Take advantage of matching
As an additional employee incentive, some employers will match part of the pension contributions. For example, your employer can match 50 cents for every dollar you contribute, up to 6% of your salary. So be sure to contribute at least 6% of your salary to take advantage of the full match, Latham said. That’s free money you don’t want to leave on the table.
What if I don’t have a 401(k)?
It is important to note that not all Americans have access to a 401(k). According to Census Bureau data, as few as 14% of employers offer one. Yet 79% of Americans work for an employer that sponsors a 401(k)-style retirement plan. This is because large companies employing large numbers of workers are the most likely to sponsor pension plans.
If you don’t have access to a 401(k), Latham noted, you can still save for retirement through an Individual Retirement Account (IRA). Like a 401(k), an IRA also comes with special tax benefits that can help you save and earn more. “There are different types of IRAs to choose from, so do your research and choose one that aligns with your retirement goals and risk tolerance,” Latham said.
Another way to save for retirement if you don’t have access to a 401(k) is to invest in a taxable brokerage account. “Although you won’t receive any tax benefits like you would with a 401(k) or IRA, you can still invest in low-cost index funds, access your savings whenever you want without penalty, and still benefit from long-term compounding” Latham said.
No matter how you save for retirement, Latham stressed the importance of regularly reviewing and adjusting your retirement savings strategy as your life circumstances change. “Factors such as marriage, children and career changes can affect your retirement goals and require adjustments to your savings plan,” he said.

-------

What you have to do:
Quote the retirement savings passage word for word from "Take advantage of matching" to "on the table.". Rely solely on the retirement savings passage above.

Dataset:
-------

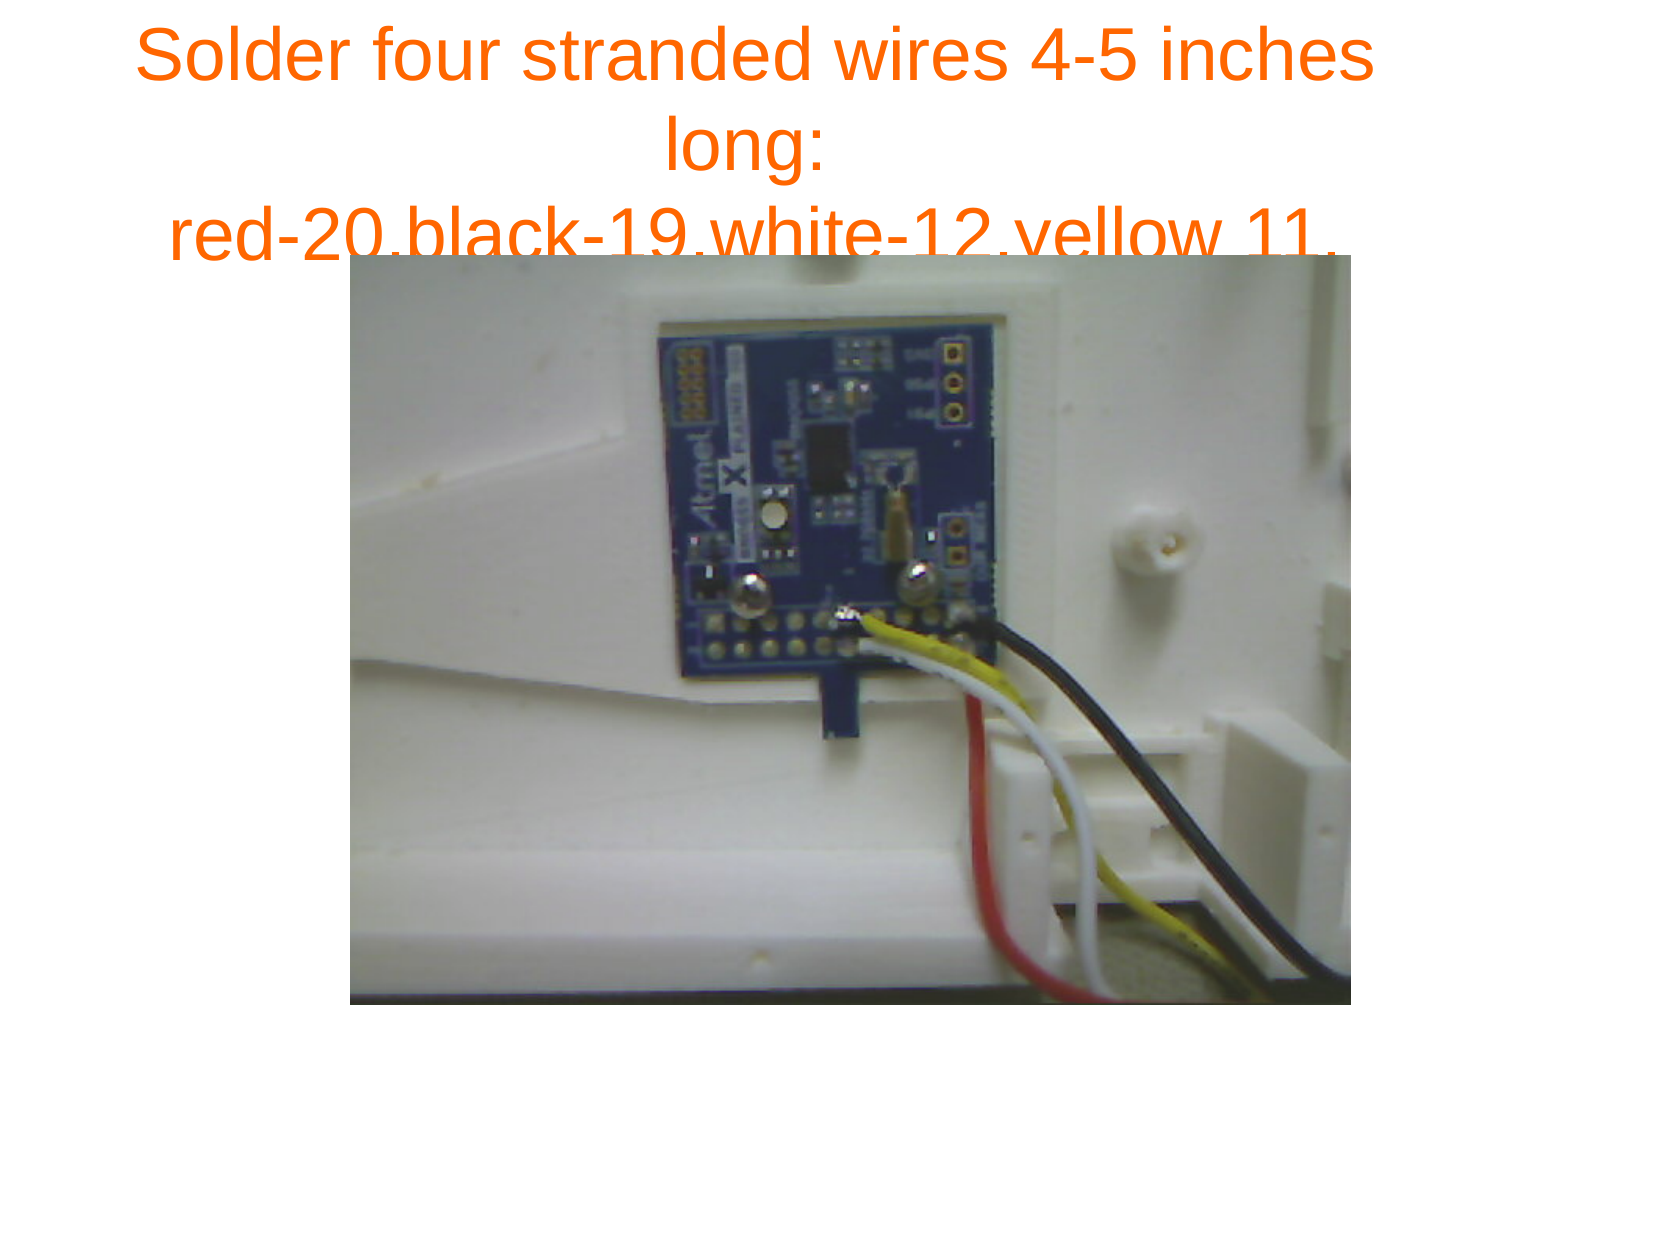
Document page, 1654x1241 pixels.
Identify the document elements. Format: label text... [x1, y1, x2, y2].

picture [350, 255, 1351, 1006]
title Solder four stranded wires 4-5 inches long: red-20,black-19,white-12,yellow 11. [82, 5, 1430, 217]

-------

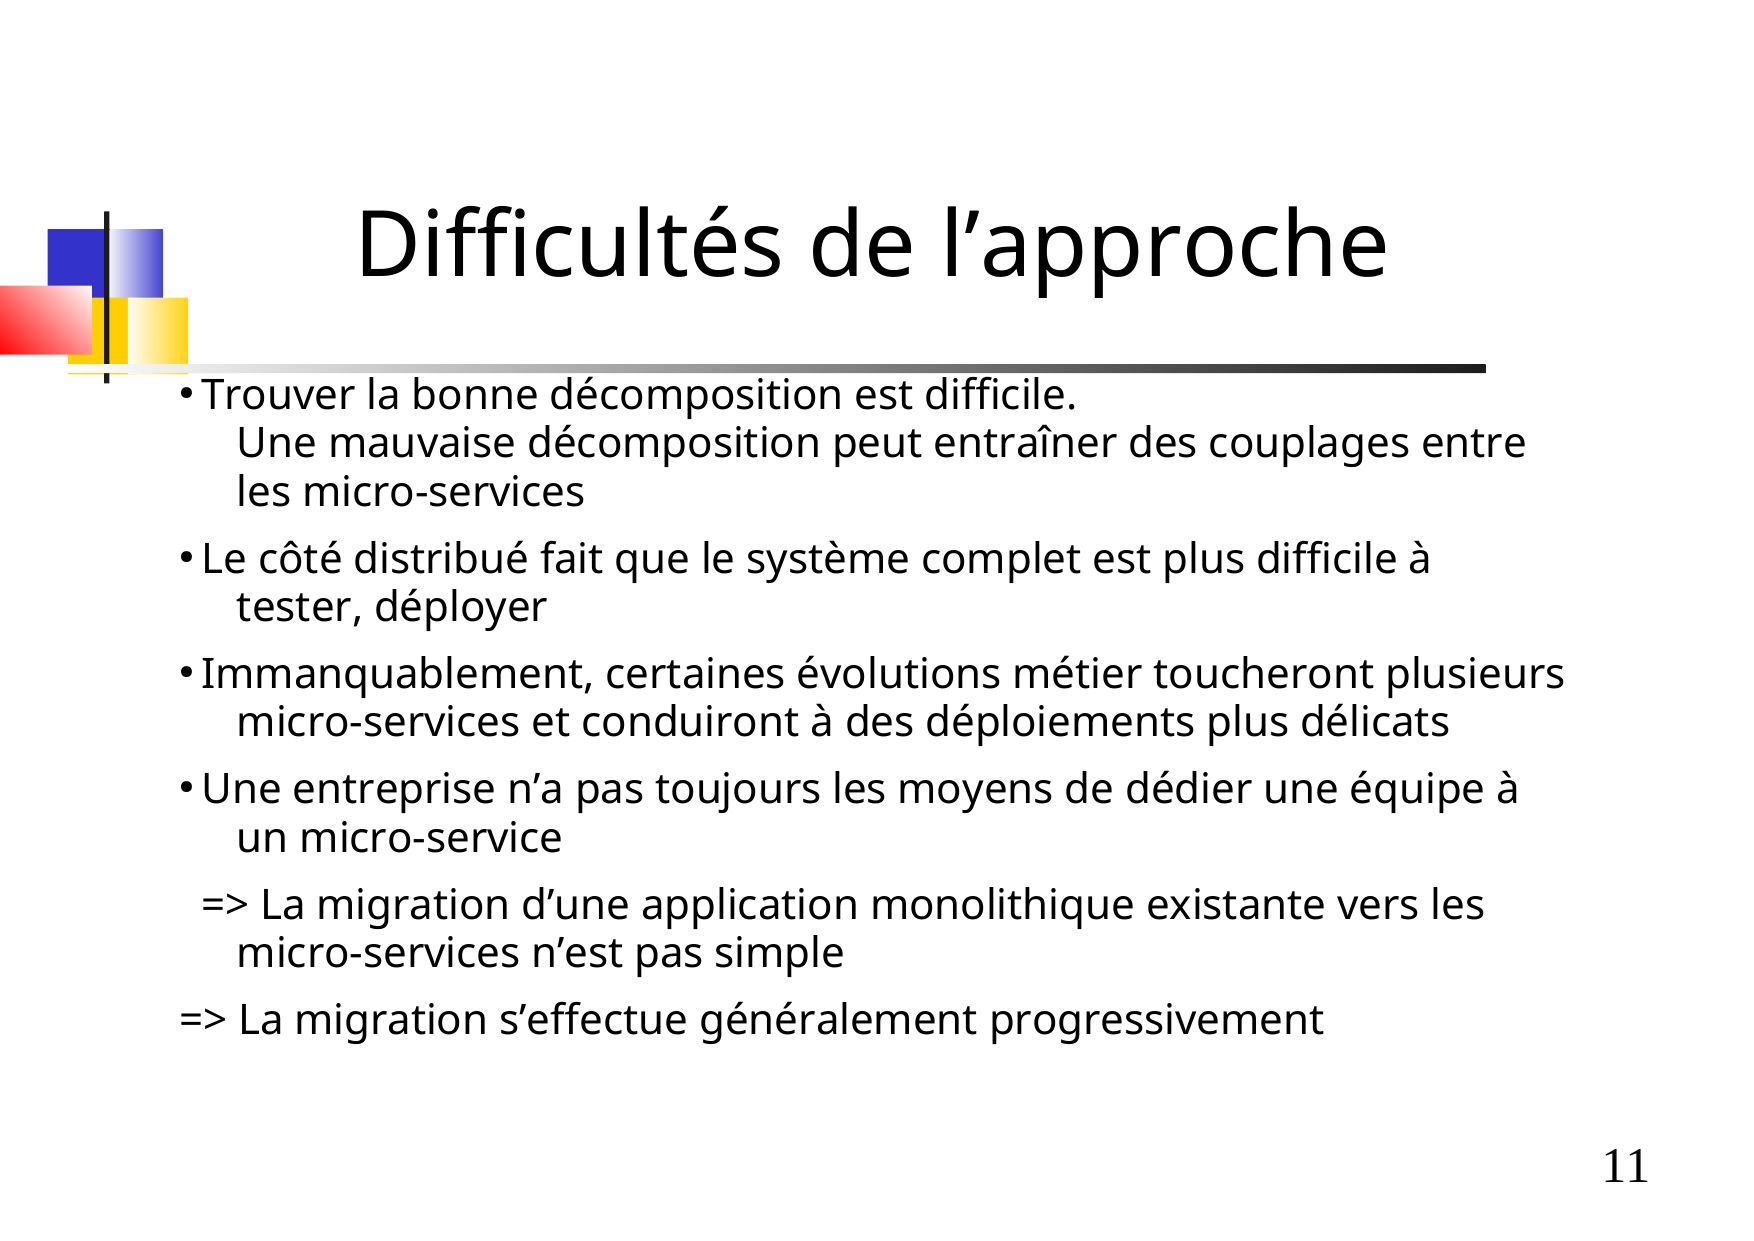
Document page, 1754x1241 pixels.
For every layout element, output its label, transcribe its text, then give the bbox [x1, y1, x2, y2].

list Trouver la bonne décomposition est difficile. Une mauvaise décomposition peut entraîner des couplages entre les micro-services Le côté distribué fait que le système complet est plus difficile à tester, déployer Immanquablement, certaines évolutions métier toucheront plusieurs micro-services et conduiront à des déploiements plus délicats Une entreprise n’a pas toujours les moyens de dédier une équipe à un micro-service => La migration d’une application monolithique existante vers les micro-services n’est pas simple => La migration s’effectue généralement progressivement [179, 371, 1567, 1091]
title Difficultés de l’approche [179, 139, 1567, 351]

-------

Answer to this exercise:
Take advantage of matching
As an additional employee incentive, some employers will match part of the pension contributions. For example, your employer can match 50 cents for every dollar you contribute, up to 6% of your salary. So be sure to contribute at least 6% of your salary to take advantage of the full match, Latham said. That’s free money you don’t want to leave on the table.